> _Data shown_:
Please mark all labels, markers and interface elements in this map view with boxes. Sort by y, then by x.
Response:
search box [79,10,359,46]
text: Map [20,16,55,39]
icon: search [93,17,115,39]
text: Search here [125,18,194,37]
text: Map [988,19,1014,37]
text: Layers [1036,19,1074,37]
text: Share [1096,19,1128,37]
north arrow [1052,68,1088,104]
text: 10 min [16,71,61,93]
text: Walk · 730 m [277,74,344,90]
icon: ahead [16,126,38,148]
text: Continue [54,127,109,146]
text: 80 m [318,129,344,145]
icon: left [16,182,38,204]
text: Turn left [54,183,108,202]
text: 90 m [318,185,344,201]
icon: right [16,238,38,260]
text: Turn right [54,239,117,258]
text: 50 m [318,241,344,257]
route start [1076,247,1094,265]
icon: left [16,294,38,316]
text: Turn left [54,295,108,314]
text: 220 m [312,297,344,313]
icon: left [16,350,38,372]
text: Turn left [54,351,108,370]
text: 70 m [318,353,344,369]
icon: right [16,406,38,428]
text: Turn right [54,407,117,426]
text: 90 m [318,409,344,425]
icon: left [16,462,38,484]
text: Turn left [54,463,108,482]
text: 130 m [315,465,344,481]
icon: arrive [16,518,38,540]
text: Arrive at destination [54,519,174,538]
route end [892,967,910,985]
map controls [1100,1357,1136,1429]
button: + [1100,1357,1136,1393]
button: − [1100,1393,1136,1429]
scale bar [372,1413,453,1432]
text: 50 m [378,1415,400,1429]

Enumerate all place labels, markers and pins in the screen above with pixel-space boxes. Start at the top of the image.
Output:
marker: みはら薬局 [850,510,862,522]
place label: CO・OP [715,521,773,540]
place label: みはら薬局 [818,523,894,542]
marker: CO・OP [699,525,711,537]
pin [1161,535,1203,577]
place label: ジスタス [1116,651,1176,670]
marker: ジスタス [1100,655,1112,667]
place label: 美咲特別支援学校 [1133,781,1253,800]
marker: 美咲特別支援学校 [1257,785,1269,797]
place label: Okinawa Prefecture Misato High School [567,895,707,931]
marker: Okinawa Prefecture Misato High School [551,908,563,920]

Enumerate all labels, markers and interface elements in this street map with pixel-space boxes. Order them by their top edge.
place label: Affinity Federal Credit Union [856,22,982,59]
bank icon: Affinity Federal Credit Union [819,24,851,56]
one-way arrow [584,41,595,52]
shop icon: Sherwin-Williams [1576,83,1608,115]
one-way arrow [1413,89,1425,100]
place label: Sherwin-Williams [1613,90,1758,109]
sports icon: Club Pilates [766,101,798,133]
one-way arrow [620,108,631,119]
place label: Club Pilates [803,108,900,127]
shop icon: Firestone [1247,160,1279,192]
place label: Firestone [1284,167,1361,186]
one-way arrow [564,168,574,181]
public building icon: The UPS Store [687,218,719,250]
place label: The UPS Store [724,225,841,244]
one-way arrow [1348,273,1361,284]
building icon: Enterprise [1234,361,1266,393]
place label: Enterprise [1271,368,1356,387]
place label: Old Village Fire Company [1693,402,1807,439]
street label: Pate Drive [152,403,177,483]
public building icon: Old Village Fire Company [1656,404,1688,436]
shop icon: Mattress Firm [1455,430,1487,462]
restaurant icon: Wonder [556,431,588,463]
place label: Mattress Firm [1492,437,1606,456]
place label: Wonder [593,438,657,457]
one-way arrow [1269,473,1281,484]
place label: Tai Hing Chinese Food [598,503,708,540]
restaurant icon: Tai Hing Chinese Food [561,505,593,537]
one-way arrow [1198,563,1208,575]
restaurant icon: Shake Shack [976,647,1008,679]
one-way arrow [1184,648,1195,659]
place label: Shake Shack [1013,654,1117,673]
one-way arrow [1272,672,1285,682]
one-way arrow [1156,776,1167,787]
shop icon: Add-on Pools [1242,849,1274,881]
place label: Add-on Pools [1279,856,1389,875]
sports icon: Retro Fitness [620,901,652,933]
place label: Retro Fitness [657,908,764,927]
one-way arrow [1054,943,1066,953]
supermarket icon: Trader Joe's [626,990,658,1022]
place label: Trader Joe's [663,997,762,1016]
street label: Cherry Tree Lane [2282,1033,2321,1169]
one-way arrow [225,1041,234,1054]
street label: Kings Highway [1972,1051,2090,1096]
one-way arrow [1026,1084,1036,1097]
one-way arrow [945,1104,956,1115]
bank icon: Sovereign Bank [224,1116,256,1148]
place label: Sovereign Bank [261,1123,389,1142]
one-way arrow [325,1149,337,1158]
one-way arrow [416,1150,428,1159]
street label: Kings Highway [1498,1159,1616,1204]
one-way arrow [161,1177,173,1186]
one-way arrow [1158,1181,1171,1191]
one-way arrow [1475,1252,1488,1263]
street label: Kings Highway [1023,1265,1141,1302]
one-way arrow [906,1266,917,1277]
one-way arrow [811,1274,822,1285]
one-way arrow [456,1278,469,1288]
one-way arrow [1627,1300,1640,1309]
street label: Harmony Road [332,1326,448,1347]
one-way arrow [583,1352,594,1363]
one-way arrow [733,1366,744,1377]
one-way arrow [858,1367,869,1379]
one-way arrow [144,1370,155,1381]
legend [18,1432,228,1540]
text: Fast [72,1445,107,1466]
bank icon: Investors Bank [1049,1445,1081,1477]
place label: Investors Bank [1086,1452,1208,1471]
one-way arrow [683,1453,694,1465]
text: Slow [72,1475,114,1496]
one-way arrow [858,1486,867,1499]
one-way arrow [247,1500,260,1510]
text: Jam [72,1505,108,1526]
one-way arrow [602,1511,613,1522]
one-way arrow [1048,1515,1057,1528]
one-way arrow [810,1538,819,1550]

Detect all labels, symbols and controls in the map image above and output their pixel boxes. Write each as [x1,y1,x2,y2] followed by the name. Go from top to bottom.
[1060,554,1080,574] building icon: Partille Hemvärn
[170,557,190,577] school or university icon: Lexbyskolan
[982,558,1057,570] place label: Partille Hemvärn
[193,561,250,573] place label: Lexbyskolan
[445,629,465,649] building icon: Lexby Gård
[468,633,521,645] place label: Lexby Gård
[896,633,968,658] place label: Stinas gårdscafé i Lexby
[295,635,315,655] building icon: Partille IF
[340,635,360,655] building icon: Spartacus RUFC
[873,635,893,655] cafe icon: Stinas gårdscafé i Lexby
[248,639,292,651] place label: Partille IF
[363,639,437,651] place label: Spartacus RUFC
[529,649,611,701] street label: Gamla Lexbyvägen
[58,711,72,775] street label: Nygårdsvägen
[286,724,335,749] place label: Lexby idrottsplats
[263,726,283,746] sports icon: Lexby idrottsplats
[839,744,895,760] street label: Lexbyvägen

> _Aim of the exercise_:
Could the data above be set down exactly, in full?

> _Response below_:
Please mark all labels, markers and interface elements in this map view with boxes. Sort by y, then by x.
Response:
search box [79,10,359,46]
text: Map [20,16,55,39]
icon: search [93,17,115,39]
text: Search here [125,18,194,37]
text: Map [988,19,1014,37]
text: Layers [1036,19,1074,37]
text: Share [1096,19,1128,37]
north arrow [1052,68,1088,104]
text: 10 min [16,71,61,93]
text: Walk · 730 m [277,74,344,90]
icon: ahead [16,126,38,148]
text: Continue [54,127,109,146]
text: 80 m [318,129,344,145]
icon: left [16,182,38,204]
text: Turn left [54,183,108,202]
text: 90 m [318,185,344,201]
icon: right [16,238,38,260]
text: Turn right [54,239,117,258]
text: 50 m [318,241,344,257]
route start [1076,247,1094,265]
icon: left [16,294,38,316]
text: Turn left [54,295,108,314]
text: 220 m [312,297,344,313]
icon: left [16,350,38,372]
text: Turn left [54,351,108,370]
text: 70 m [318,353,344,369]
icon: right [16,406,38,428]
text: Turn right [54,407,117,426]
text: 90 m [318,409,344,425]
icon: left [16,462,38,484]
text: Turn left [54,463,108,482]
text: 130 m [315,465,344,481]
icon: arrive [16,518,38,540]
text: Arrive at destination [54,519,174,538]
route end [892,967,910,985]
map controls [1100,1357,1136,1429]
button: + [1100,1357,1136,1393]
button: − [1100,1393,1136,1429]
scale bar [372,1413,453,1432]
text: 50 m [378,1415,400,1429]

Enumerate all place labels, markers and pins in the screen above with pixel-space boxes. Start at the top of the image.
Output:
marker: みはら薬局 [850,510,862,522]
place label: CO・OP [715,521,773,540]
place label: みはら薬局 [818,523,894,542]
marker: CO・OP [699,525,711,537]
pin [1161,535,1203,577]
place label: ジスタス [1116,651,1176,670]
marker: ジスタス [1100,655,1112,667]
place label: 美咲特別支援学校 [1133,781,1253,800]
marker: 美咲特別支援学校 [1257,785,1269,797]
place label: Okinawa Prefecture Misato High School [567,895,707,931]
marker: Okinawa Prefecture Misato High School [551,908,563,920]

Enumerate all labels, markers and interface elements in this street map with pixel-space boxes. Order them by their top edge.
place label: Affinity Federal Credit Union [856,22,982,59]
bank icon: Affinity Federal Credit Union [819,24,851,56]
one-way arrow [584,41,595,52]
shop icon: Sherwin-Williams [1576,83,1608,115]
one-way arrow [1413,89,1425,100]
place label: Sherwin-Williams [1613,90,1758,109]
sports icon: Club Pilates [766,101,798,133]
one-way arrow [620,108,631,119]
place label: Club Pilates [803,108,900,127]
shop icon: Firestone [1247,160,1279,192]
place label: Firestone [1284,167,1361,186]
one-way arrow [564,168,574,181]
public building icon: The UPS Store [687,218,719,250]
place label: The UPS Store [724,225,841,244]
one-way arrow [1348,273,1361,284]
building icon: Enterprise [1234,361,1266,393]
place label: Enterprise [1271,368,1356,387]
place label: Old Village Fire Company [1693,402,1807,439]
street label: Pate Drive [152,403,177,483]
public building icon: Old Village Fire Company [1656,404,1688,436]
shop icon: Mattress Firm [1455,430,1487,462]
restaurant icon: Wonder [556,431,588,463]
place label: Mattress Firm [1492,437,1606,456]
place label: Wonder [593,438,657,457]
one-way arrow [1269,473,1281,484]
place label: Tai Hing Chinese Food [598,503,708,540]
restaurant icon: Tai Hing Chinese Food [561,505,593,537]
one-way arrow [1198,563,1208,575]
restaurant icon: Shake Shack [976,647,1008,679]
one-way arrow [1184,648,1195,659]
place label: Shake Shack [1013,654,1117,673]
one-way arrow [1272,672,1285,682]
one-way arrow [1156,776,1167,787]
shop icon: Add-on Pools [1242,849,1274,881]
place label: Add-on Pools [1279,856,1389,875]
sports icon: Retro Fitness [620,901,652,933]
place label: Retro Fitness [657,908,764,927]
one-way arrow [1054,943,1066,953]
supermarket icon: Trader Joe's [626,990,658,1022]
place label: Trader Joe's [663,997,762,1016]
street label: Cherry Tree Lane [2282,1033,2321,1169]
one-way arrow [225,1041,234,1054]
street label: Kings Highway [1972,1051,2090,1096]
one-way arrow [1026,1084,1036,1097]
one-way arrow [945,1104,956,1115]
bank icon: Sovereign Bank [224,1116,256,1148]
place label: Sovereign Bank [261,1123,389,1142]
one-way arrow [325,1149,337,1158]
one-way arrow [416,1150,428,1159]
street label: Kings Highway [1498,1159,1616,1204]
one-way arrow [161,1177,173,1186]
one-way arrow [1158,1181,1171,1191]
one-way arrow [1475,1252,1488,1263]
street label: Kings Highway [1023,1265,1141,1302]
one-way arrow [906,1266,917,1277]
one-way arrow [811,1274,822,1285]
one-way arrow [456,1278,469,1288]
one-way arrow [1627,1300,1640,1309]
street label: Harmony Road [332,1326,448,1347]
one-way arrow [583,1352,594,1363]
one-way arrow [733,1366,744,1377]
one-way arrow [858,1367,869,1379]
one-way arrow [144,1370,155,1381]
legend [18,1432,228,1540]
text: Fast [72,1445,107,1466]
bank icon: Investors Bank [1049,1445,1081,1477]
place label: Investors Bank [1086,1452,1208,1471]
one-way arrow [683,1453,694,1465]
text: Slow [72,1475,114,1496]
one-way arrow [858,1486,867,1499]
one-way arrow [247,1500,260,1510]
text: Jam [72,1505,108,1526]
one-way arrow [602,1511,613,1522]
one-way arrow [1048,1515,1057,1528]
one-way arrow [810,1538,819,1550]

Detect all labels, symbols and controls in the map image above and output their pixel boxes. Write each as [x1,y1,x2,y2] followed by the name. Go from top to bottom.
[1060,554,1080,574] building icon: Partille Hemvärn
[170,557,190,577] school or university icon: Lexbyskolan
[982,558,1057,570] place label: Partille Hemvärn
[193,561,250,573] place label: Lexbyskolan
[445,629,465,649] building icon: Lexby Gård
[468,633,521,645] place label: Lexby Gård
[896,633,968,658] place label: Stinas gårdscafé i Lexby
[295,635,315,655] building icon: Partille IF
[340,635,360,655] building icon: Spartacus RUFC
[873,635,893,655] cafe icon: Stinas gårdscafé i Lexby
[248,639,292,651] place label: Partille IF
[363,639,437,651] place label: Spartacus RUFC
[529,649,611,701] street label: Gamla Lexbyvägen
[58,711,72,775] street label: Nygårdsvägen
[286,724,335,749] place label: Lexby idrottsplats
[263,726,283,746] sports icon: Lexby idrottsplats
[839,744,895,760] street label: Lexbyvägen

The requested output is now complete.